In court, both women “always wanted to find the truth” and knew that most issues could be worked out to the satisfaction of the court and the defendant without going to trial, said Ms. Reffner, who said she’s known Ms. Marley for 30 years.

Ms. Marley was born June 6, 1947, in Fostoria to Barbara and Francis Marley, Sr.

She was a 1965 graduate of St. Wendelin High School there and a 1969 graduate of St. Mary’s College of Notre Dame.

She received her law degree from the University of Toledo in 1972.

Ms. Marley was president of Fostoria City Council from 1976 to 1990 and was the city’s first female mayor from 1990, when she was appointed, until 1995, after winning a four-year term.

She served four terms as a councilman at large.

John Davoli, who served three terms as mayor and two as councilman, faced Ms. Marley in elections for both posts, defeating her each time.

“I think those were the only two defeats she ever had,” said Mr. Davoli, now executive director of the North Central Ohio Regional Council of Government in Tiffin.

Despite their differences in political views — he’s a conservative independent and she a liberal Democrat — Mr. Davoli said she often would come to his defense during council meetings when members criticized his actions.

“Then she’d say, ‘I can’t believe I’m defending Davoli,’?” he said.

Ms. Marley would write poems or rhymes to match a particular situation, Mr. Davoli said, adding that “her poetry is well known in Fostoria, but she never declared herself as Shakespeare, by any means.”

Her husband, Mr. Hall, who described himself as “a humble lawyer in Tiffin,” met his wife to be in 2006.

Mr. Hall said neither had marriage on their minds, but their mutual attraction turned into matrimony July 3, 2010.

Mr. Hall, a widower, said Ms. Marley had never married before meeting him.

“She was never a prosecutor, which was a big plus in my eyes,” Mr. Hall joked.

Her decision to run for municipal judge was an extension of her long years in public service, Mr. Hall said.

“She was on just about every community board you could think of,” he said.

Some of her board appointments included Terra Technical College — now known as Terra State Community College — in Fremont, Seneca County Hospice, and American Red Cross, where she was chapter chairman.

She also was a board member of the Fostoria Civil Service Committee and was on the Seneca County Regional Planning Commission.

And she was on the St. Wendelin Parish Council, Seneca County Commission on Aging, and the Seneca County Democratic Central Committee.

She was drawn to public service and into becoming a defense attorney because of the example set by her father, who founded the law firm in 1934, Mr. Hall said.

Her father, who died in 1985, also served in numerous elected and appointed positions. Francis M. Marley, Jr., her brother, is the law firm’s only practitioner, he said.

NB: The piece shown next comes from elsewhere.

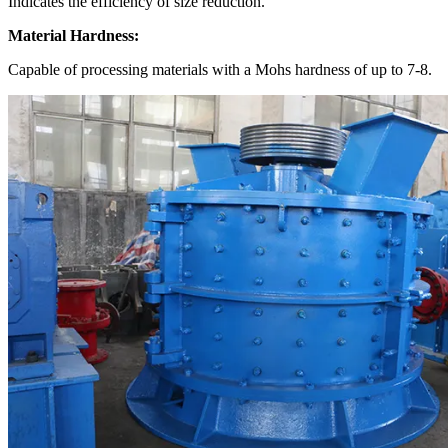
Indicates the efficiency of size reduction.
Material Hardness:
Capable of processing materials with a Mohs hardness of up to 7-8.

Surviving are her husband, Charles Hall, Jr., stepdaughter Rachelle Wilczynski, brother, Francis M. Marley, Jr., and sister, Susan Dunn.

Visitation is to be Tuesday from 2 to 8 p.m. at Hoening Funeral Home, Fostoria. The funeral is to be Wednesday at 10:30 a.m. in St. Wendelin Catholic Church, Fostoria, where a Rosary is to be recited at 10 a.m.

Memorials are suggested to the church and school or to a charity of the donor’s choice.